WORK TO COMPLETE
Identify all lines of the data containing the string "Lösung" and copy them.

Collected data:
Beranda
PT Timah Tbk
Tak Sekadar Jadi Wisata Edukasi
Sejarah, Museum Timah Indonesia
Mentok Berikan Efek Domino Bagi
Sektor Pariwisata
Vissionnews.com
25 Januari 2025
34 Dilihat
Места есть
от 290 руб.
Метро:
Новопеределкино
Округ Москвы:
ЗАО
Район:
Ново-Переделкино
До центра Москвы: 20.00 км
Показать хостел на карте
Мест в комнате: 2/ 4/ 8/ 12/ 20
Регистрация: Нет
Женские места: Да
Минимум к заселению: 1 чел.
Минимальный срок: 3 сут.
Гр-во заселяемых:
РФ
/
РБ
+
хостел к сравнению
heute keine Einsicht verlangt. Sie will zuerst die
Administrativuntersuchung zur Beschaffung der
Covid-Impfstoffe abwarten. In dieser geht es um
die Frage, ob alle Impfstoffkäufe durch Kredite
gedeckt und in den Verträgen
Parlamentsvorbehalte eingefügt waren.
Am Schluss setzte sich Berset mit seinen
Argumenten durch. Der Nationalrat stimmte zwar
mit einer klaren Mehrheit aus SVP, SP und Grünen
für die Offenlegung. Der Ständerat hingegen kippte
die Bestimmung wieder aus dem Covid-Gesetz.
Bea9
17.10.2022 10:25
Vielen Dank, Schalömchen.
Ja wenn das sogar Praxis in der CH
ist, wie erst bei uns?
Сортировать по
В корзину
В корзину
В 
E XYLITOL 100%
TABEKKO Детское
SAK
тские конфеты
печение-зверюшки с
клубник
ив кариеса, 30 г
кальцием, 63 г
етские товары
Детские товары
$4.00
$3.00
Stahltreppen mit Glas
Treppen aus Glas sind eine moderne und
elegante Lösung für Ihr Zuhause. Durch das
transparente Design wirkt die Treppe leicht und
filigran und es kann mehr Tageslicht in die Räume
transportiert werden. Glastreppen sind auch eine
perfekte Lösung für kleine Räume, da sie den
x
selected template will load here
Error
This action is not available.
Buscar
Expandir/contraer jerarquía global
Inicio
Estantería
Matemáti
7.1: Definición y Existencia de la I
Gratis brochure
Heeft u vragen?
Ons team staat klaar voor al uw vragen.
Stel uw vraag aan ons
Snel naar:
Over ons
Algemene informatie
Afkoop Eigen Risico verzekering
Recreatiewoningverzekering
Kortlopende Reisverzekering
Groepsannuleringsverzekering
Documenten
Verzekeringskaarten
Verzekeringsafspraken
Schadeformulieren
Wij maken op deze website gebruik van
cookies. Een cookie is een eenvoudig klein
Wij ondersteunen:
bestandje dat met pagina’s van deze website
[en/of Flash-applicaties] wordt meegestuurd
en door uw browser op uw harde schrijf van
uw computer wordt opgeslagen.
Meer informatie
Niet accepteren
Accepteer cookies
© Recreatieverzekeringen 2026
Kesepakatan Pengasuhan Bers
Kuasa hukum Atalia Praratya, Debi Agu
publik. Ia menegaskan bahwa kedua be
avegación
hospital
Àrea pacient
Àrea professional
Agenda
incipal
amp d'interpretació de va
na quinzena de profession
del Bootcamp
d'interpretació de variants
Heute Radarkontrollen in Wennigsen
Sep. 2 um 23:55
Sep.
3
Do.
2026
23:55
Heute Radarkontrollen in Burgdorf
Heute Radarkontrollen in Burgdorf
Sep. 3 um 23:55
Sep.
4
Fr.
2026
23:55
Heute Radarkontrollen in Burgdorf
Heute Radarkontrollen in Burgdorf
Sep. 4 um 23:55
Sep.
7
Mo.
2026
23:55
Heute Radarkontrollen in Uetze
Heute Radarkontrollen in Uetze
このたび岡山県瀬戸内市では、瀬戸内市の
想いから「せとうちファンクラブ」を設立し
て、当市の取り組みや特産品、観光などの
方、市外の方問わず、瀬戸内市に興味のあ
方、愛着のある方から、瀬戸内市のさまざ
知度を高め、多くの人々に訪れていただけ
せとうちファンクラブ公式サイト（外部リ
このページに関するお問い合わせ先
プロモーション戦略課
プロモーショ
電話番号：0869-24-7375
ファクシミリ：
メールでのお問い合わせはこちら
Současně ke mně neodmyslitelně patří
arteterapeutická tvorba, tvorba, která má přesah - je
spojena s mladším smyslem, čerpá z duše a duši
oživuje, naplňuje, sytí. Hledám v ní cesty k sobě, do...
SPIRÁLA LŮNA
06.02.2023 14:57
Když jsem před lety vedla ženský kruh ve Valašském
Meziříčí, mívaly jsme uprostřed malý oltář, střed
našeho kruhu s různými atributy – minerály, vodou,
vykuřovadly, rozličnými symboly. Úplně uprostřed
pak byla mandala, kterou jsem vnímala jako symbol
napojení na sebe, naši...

ANSWER TO THIS TASK
elegante Lösung für Ihr Zuhause. Durch das
perfekte Lösung für kleine Räume, da sie den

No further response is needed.